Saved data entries

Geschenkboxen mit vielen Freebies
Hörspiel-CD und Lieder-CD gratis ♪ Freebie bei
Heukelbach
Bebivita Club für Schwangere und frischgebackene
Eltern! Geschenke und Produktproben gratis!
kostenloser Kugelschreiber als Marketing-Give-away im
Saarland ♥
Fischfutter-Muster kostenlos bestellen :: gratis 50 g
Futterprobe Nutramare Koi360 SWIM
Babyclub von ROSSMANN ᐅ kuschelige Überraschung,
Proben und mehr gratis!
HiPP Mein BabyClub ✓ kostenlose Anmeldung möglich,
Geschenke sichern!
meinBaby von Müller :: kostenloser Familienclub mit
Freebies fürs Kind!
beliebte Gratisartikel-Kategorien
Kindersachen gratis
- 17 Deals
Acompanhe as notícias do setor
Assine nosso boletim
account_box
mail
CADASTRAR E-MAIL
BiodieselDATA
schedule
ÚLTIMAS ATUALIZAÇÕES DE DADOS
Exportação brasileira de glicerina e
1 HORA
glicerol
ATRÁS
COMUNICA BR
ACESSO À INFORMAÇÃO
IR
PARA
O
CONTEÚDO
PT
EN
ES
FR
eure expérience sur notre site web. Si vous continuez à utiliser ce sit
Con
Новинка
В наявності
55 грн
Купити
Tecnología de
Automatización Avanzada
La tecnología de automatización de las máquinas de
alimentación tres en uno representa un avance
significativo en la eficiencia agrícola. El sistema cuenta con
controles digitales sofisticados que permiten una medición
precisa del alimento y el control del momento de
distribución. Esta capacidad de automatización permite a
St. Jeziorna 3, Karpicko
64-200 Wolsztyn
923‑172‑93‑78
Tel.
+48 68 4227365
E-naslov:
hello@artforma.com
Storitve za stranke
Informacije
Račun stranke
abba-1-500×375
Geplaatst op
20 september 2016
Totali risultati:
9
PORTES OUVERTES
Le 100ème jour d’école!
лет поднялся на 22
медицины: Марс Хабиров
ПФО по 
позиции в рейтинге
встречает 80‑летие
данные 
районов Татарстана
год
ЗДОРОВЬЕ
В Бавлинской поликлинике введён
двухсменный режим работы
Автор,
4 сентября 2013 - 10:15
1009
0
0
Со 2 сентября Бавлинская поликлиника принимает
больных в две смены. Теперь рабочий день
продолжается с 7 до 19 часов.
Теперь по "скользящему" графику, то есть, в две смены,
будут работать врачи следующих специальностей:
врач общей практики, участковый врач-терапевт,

◆ **ASSIGNMENT**
Transcribe every line of the records exactly, please.

◆ **SOLVED EXERCISE**
Geschenkboxen mit vielen Freebies
Hörspiel-CD und Lieder-CD gratis ♪ Freebie bei
Heukelbach
Bebivita Club für Schwangere und frischgebackene
Eltern! Geschenke und Produktproben gratis!
kostenloser Kugelschreiber als Marketing-Give-away im
Saarland ♥
Fischfutter-Muster kostenlos bestellen :: gratis 50 g
Futterprobe Nutramare Koi360 SWIM
Babyclub von ROSSMANN ᐅ kuschelige Überraschung,
Proben und mehr gratis!
HiPP Mein BabyClub ✓ kostenlose Anmeldung möglich,
Geschenke sichern!
meinBaby von Müller :: kostenloser Familienclub mit
Freebies fürs Kind!
beliebte Gratisartikel-Kategorien
Kindersachen gratis
- 17 Deals
Acompanhe as notícias do setor
Assine nosso boletim
account_box
mail
CADASTRAR E-MAIL
BiodieselDATA
schedule
ÚLTIMAS ATUALIZAÇÕES DE DADOS
Exportação brasileira de glicerina e
1 HORA
glicerol
ATRÁS
COMUNICA BR
ACESSO À INFORMAÇÃO
IR
PARA
O
CONTEÚDO
PT
EN
ES
FR
eure expérience sur notre site web. Si vous continuez à utiliser ce sit
Con
Новинка
В наявності
55 грн
Купити
Tecnología de
Automatización Avanzada
La tecnología de automatización de las máquinas de
alimentación tres en uno representa un avance
significativo en la eficiencia agrícola. El sistema cuenta con
controles digitales sofisticados que permiten una medición
precisa del alimento y el control del momento de
distribución. Esta capacidad de automatización permite a
St. Jeziorna 3, Karpicko
64-200 Wolsztyn
923‑172‑93‑78
Tel.
+48 68 4227365
E-naslov:
hello@artforma.com
Storitve za stranke
Informacije
Račun stranke
abba-1-500×375
Geplaatst op
20 september 2016
Totali risultati:
9
PORTES OUVERTES
Le 100ème jour d’école!
лет поднялся на 22
медицины: Марс Хабиров
ПФО по 
позиции в рейтинге
встречает 80‑летие
данные 
районов Татарстана
год
ЗДОРОВЬЕ
В Бавлинской поликлинике введён
двухсменный режим работы
Автор,
4 сентября 2013 - 10:15
1009
0
0
Со 2 сентября Бавлинская поликлиника принимает
больных в две смены. Теперь рабочий день
продолжается с 7 до 19 часов.
Теперь по "скользящему" графику, то есть, в две смены,
будут работать врачи следующих специальностей:
врач общей практики, участковый врач-терапевт,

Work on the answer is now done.